Filed under Precognition / Prophecy, Statistics

3 responses to “Waking precognition experiments: postmortem

  1. My only suggestion is that if precognition was to be real, it would probably only apply to books which you wanted or needed to read – and not to ‘random’ books.

    Maybe next time you are about to read a book which you are very, deeply, interested to read – you could try the experiment again?

    The only time I recall anything at all like precognition of a book, although I tend to call it synchronicity or deja vu, would be in instances when there was a book I felt strongly I ought to read – something I felt drawn to.

  2. I understand your point, but the problem is that being deeply interested in reading a given book generally implies that I already know something about it before I begin reading. I will have discussed it with friends, read reviews, flipped through it a bit in the bookshop, etc.; and this prior familiarity with the book’s contents would tend to “contaminate” the results and make it harder to identify genuine instances of precognition.

- _Tasks and exercises_
[a] Answer these questions from the precognition comments:
(i) How many responses does the header report for the post?
(ii) According to the first comment, to which books would precognition probably apply?
(iii) In the second comment, what effect would prior familiarity with a book's contents have on the results?
[b] Continue the precognition comments from the end of the second response.
The lines that come after the precognition comments are separate material.

- _Given material_
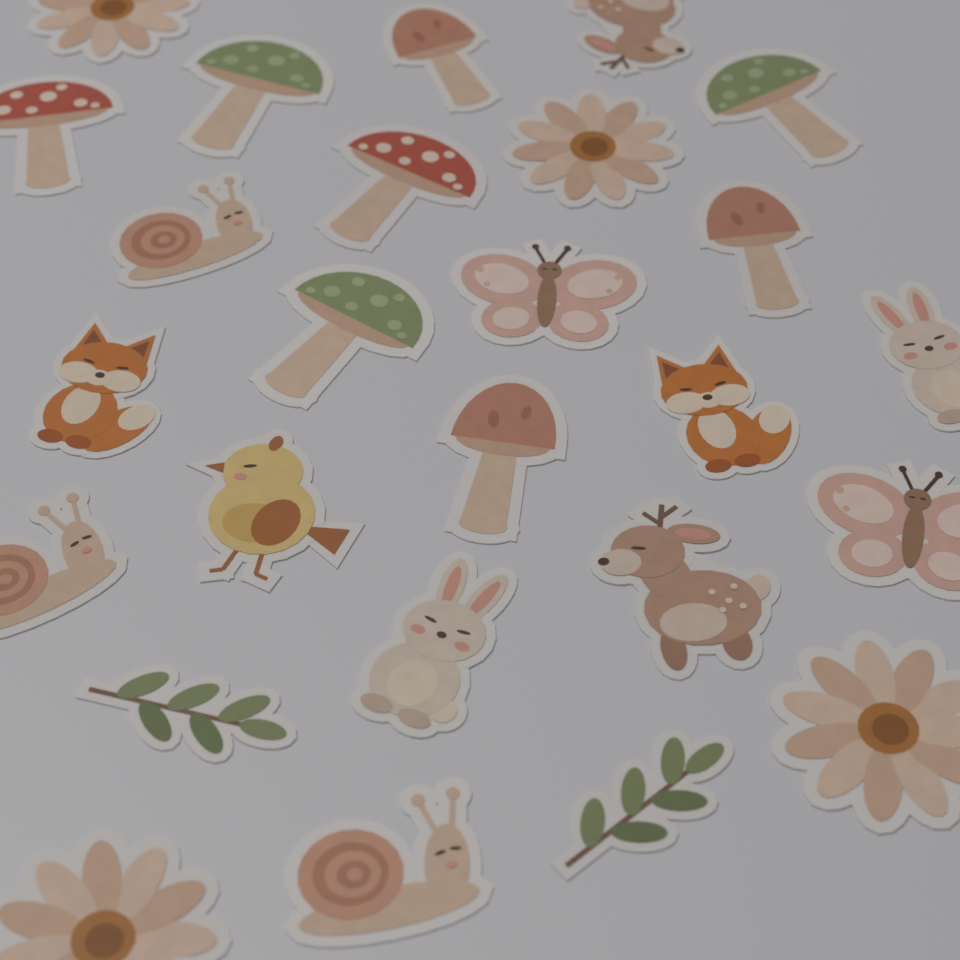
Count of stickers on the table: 26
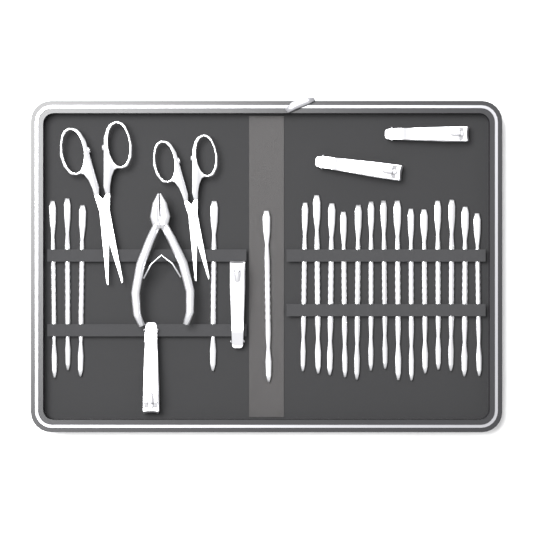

- _Results_
[a]
(i) 3.
(ii) Books the reader wanted or needed to read, not random books.
(iii) It would tend to contaminate the results and make genuine instances of precognition harder to identify.

[b]
    Flipping through the pages is the real problem, I suppose. Reviews and conversations will usually deal only with important points, and so would not affect precognitions relating to incidental details. In flipping through a book, though, you might notice anything, and supposedly precognitive images could easily be influenced by subconscious memories of what you’ve seen. That’s why I limited myself to e-books in my experiments.

    • Point taken. But this kind of research will never convince anybody but yourself anyway! (Since they will simply disbelieve or explain away anything they don’t want to believe.) So this is mostly for your own satisfaction. And if you had a very counter-intuitive, detailed and specific precognition about a book which – say – you knew only from a strong general recommendation or reference from a trusted source – that may be convincing.